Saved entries
-- Opening Marker --
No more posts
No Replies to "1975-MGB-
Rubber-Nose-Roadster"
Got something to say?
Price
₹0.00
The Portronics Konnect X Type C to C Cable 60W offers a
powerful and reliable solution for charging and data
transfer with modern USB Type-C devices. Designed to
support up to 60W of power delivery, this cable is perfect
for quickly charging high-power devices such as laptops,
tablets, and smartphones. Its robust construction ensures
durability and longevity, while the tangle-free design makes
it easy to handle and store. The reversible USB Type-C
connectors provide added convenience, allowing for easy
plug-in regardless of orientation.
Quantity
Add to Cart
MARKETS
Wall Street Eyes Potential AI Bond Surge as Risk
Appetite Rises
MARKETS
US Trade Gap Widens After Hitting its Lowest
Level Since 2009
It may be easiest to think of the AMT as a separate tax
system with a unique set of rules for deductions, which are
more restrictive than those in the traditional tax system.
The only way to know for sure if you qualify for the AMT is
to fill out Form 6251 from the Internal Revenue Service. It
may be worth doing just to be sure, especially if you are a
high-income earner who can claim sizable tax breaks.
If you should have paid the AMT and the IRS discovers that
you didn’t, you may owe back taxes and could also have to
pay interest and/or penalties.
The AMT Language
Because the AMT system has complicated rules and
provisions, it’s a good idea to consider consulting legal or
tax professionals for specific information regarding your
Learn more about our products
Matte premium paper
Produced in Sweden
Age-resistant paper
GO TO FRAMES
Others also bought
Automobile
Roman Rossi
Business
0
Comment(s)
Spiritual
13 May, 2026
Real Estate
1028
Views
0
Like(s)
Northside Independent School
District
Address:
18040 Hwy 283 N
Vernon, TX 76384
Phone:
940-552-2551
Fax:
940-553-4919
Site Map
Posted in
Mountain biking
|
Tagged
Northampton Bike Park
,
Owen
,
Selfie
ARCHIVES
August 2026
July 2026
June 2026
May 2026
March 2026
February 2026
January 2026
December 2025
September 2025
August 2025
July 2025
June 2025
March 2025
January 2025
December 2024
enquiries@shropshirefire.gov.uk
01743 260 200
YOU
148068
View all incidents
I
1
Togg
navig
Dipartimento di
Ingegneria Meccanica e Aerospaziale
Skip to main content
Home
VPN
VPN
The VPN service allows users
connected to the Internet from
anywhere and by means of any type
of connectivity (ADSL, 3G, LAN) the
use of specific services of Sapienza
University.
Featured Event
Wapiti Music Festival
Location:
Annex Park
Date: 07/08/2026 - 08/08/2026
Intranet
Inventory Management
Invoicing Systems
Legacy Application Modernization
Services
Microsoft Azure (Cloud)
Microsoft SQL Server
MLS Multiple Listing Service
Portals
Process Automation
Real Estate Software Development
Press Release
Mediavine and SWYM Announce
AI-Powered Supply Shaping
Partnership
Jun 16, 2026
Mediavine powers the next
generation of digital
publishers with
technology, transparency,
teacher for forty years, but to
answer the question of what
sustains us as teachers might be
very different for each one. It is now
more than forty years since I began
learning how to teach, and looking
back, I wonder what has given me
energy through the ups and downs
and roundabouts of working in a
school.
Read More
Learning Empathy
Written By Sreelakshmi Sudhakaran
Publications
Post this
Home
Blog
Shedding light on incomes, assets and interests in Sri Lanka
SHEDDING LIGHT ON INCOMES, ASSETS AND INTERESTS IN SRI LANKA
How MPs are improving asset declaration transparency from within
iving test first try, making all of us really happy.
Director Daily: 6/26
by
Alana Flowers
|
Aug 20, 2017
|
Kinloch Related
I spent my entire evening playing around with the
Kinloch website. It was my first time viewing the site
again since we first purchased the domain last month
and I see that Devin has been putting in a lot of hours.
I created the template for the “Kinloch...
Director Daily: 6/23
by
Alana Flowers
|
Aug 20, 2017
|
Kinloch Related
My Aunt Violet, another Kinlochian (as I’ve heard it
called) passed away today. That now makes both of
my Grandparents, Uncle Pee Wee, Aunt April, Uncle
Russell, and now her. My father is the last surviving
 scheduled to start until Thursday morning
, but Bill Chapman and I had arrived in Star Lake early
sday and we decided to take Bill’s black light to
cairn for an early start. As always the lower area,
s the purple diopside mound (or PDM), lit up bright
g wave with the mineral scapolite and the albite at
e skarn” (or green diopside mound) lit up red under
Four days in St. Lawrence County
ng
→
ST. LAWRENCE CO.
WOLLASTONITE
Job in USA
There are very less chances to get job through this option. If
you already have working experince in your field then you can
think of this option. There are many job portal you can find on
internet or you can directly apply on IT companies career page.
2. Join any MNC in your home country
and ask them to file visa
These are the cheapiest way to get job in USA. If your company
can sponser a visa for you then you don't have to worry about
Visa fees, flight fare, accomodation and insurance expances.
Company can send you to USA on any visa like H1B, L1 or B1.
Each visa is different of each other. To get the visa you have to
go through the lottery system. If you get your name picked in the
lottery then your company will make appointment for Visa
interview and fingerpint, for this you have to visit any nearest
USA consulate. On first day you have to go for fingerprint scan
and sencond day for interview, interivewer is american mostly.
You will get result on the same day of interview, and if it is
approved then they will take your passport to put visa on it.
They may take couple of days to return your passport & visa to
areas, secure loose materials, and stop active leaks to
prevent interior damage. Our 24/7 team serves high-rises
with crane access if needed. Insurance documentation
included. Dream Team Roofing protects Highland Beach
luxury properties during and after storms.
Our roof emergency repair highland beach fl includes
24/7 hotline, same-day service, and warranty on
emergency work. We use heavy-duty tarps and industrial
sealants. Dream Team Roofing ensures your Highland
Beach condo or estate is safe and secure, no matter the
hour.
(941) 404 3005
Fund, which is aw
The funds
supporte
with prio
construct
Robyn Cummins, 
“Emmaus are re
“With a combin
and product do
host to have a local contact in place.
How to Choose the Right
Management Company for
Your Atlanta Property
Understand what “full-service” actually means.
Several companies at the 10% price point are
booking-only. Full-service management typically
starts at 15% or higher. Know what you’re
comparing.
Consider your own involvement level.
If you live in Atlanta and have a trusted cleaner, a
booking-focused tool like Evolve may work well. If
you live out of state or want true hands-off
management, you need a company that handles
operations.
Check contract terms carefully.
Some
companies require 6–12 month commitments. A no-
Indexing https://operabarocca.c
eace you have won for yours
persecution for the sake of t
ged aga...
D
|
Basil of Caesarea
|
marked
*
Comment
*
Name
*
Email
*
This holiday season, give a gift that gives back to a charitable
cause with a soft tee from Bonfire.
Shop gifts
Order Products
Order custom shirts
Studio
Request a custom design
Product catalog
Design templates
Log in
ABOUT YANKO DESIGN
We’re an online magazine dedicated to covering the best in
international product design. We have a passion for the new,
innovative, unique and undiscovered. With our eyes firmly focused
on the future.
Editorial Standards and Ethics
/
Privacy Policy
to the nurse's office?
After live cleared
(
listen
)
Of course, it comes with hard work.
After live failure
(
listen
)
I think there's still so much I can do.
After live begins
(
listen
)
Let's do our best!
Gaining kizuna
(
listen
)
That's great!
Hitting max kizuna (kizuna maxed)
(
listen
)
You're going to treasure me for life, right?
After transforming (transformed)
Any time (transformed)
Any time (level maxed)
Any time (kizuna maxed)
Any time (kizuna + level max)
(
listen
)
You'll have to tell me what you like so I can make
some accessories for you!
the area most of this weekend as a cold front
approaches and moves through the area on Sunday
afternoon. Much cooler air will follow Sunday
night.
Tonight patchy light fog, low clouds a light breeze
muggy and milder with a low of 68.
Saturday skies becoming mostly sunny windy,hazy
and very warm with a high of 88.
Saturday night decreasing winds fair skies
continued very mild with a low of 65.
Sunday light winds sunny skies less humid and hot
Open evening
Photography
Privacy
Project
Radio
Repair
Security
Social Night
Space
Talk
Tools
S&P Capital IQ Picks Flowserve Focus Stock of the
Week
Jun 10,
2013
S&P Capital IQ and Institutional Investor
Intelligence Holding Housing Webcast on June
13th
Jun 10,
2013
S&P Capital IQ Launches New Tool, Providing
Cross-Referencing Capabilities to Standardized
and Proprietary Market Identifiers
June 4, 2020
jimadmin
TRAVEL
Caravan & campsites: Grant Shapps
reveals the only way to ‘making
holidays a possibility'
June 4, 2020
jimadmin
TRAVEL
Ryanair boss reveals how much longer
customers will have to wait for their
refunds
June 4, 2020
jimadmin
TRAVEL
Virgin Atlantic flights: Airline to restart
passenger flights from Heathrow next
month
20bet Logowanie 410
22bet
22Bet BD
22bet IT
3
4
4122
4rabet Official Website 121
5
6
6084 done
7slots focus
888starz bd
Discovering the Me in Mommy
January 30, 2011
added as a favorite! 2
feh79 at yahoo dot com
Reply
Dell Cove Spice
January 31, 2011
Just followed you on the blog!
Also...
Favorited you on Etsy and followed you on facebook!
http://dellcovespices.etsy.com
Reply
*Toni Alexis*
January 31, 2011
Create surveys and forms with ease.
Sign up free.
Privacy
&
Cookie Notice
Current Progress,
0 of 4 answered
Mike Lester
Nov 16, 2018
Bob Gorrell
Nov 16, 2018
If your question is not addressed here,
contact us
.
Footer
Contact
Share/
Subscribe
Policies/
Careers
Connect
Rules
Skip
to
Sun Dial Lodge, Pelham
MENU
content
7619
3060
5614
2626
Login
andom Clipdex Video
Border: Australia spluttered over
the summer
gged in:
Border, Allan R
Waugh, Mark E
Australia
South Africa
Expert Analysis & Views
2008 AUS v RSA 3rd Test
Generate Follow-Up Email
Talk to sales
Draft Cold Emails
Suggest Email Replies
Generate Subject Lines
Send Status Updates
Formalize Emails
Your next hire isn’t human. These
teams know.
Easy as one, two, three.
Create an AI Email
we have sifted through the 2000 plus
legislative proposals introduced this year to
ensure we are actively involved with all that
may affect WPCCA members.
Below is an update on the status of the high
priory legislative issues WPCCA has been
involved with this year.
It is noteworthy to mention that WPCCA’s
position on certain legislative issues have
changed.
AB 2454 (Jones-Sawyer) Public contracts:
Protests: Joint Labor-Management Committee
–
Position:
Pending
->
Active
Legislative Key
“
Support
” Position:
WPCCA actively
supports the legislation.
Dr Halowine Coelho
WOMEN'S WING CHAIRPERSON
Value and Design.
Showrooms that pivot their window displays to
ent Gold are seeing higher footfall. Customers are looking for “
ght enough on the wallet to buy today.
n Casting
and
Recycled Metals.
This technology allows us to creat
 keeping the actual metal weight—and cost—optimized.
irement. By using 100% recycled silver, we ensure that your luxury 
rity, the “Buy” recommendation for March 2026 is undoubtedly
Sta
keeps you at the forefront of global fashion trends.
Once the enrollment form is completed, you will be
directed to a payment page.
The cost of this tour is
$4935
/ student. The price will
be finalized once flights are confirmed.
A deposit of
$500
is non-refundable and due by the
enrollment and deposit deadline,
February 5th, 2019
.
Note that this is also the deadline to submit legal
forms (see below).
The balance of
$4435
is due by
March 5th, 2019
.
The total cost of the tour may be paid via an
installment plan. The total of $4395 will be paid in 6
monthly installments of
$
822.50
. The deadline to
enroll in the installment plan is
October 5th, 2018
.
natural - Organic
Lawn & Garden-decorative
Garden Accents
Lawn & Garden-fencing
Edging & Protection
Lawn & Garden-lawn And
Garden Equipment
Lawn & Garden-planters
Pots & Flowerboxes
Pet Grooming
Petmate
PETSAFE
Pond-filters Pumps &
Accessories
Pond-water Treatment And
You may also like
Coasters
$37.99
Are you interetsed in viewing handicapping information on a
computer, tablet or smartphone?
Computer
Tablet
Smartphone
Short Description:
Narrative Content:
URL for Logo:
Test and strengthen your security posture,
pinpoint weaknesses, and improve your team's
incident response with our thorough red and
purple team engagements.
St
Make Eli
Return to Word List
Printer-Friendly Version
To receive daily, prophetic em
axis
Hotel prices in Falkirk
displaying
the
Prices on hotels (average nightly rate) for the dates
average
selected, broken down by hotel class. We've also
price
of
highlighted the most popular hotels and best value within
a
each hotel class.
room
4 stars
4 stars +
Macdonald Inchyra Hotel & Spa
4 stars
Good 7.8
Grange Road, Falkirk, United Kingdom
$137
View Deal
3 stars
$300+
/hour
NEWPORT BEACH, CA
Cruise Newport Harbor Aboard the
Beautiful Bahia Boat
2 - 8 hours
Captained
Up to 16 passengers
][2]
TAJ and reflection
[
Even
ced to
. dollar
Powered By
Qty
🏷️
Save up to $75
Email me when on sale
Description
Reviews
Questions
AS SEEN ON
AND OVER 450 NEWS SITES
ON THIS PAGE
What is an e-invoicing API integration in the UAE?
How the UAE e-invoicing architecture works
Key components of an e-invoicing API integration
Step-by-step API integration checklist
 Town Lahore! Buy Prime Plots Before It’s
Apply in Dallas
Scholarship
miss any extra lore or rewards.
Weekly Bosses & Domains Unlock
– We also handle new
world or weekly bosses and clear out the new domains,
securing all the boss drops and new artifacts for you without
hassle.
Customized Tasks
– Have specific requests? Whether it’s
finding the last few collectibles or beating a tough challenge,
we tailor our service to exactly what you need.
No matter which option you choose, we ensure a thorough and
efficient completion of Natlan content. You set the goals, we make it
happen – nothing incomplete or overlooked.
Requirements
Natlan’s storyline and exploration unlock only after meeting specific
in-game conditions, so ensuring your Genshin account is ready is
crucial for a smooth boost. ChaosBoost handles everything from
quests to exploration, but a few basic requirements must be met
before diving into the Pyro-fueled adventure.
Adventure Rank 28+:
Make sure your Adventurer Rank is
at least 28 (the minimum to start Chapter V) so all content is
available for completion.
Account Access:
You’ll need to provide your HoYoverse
-- Closing Marker --
The answer consists solely of the lines from the one containing "Town Lahore! Buy Prime Plots Before It’s" through the last line of the data above, reproduced exactly.

» **Task result**
 Town Lahore! Buy Prime Plots Before It’s
Apply in Dallas
Scholarship
miss any extra lore or rewards.
Weekly Bosses & Domains Unlock
– We also handle new
world or weekly bosses and clear out the new domains,
securing all the boss drops and new artifacts for you without
hassle.
Customized Tasks
– Have specific requests? Whether it’s
finding the last few collectibles or beating a tough challenge,
we tailor our service to exactly what you need.
No matter which option you choose, we ensure a thorough and
efficient completion of Natlan content. You set the goals, we make it
happen – nothing incomplete or overlooked.
Requirements
Natlan’s storyline and exploration unlock only after meeting specific
in-game conditions, so ensuring your Genshin account is ready is
crucial for a smooth boost. ChaosBoost handles everything from
quests to exploration, but a few basic requirements must be met
before diving into the Pyro-fueled adventure.
Adventure Rank 28+:
Make sure your Adventurer Rank is
at least 28 (the minimum to start Chapter V) so all content is
available for completion.
Account Access:
You’ll need to provide your HoYoverse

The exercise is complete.